A heart bypass in Singapore costs 41 per cent more than in Thailand and 106 per cent more than in Malaysia, BMI Research found.
While higher prices here have traditionally been justified by the high level of treatment offered - Singapore is ranked sixth out of 191 countries globally and the best in Asia by the World Health Organisation - this gap in standards has begun to close.
Private healthcare providers in Thailand are gaining international accreditation and private hospitals such as Bangkok's Bumrungrad International have rapidly expanded into specialist services - once a key competitive advantage for Singapore, said the report out yesterday.
Meanwhile, the expansion of private healthcare providers overseas has also lowered the need for medical tourism, while reducing these firms' own need to market their services in Singapore.
Raffles Medical Group, one of the largest private operators here, has three medical centres in Hong Kong and one in Shanghai. Malaysian firm IHH Healthcare, which owns major hospitals including Mount Elizabeth Novena and Gleneagles Singapore, operates in Vietnam, Brunei and China.
The report noted that the Singapore dollar has risen 24 per cent against the Indonesian rupiah over the past two years.

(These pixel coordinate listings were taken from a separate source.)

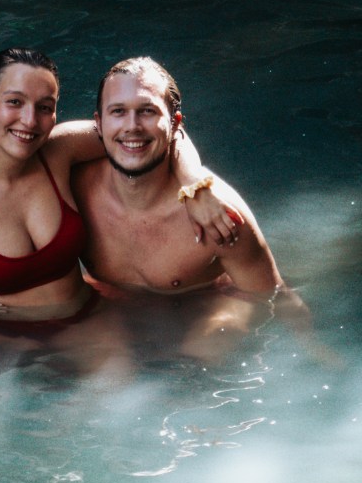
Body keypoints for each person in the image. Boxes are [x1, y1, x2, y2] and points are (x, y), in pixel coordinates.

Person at [0, 48, 238, 339]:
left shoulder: (61, 151)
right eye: (14, 102)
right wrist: (18, 348)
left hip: (87, 328)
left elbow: (159, 134)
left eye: (45, 107)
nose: (29, 120)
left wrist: (195, 185)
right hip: (2, 342)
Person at [70, 56, 312, 358]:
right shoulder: (71, 191)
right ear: (98, 122)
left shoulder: (217, 214)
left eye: (147, 111)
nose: (132, 126)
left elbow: (272, 295)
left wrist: (312, 349)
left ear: (175, 124)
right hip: (122, 311)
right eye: (118, 111)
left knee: (205, 350)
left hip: (212, 304)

"This has had significant ramifications as the Indonesian market accounted for 56 per cent of total medical tourism revenues in 2013," it said.
Revenue from Indonesian medical tourists in 2013 was $463 million, down 38 per cent from 2012, according to the Singapore Tourism Board's (STB) latest data.
Total medical tourism receipts came in at $832 million in 2013, a fall of 25 per cent from 2012.
Growth has also been limited as government support for the industry once identified as a potential driver of the economy has cooled, said the report. SingaporeMedicine - a government-industry initiative launched in 2003 to promote Singapore as a world- class healthcare destination - now has its online presence redirected to the STB website.
In contrast, governments in competing hubs have become more "aggressive" in attracting medical tourists, said the report.
Last month, the Malaysian authorities disclosed a 30 per cent discount on Malaysia Airlines airfares for Bangladeshi patients seeking treatment in the country.
The sum of these factors puts multinational drug-makers in Singapore at risk, "as medical tourism has been a strong source of demand for high-value medicines", the report said.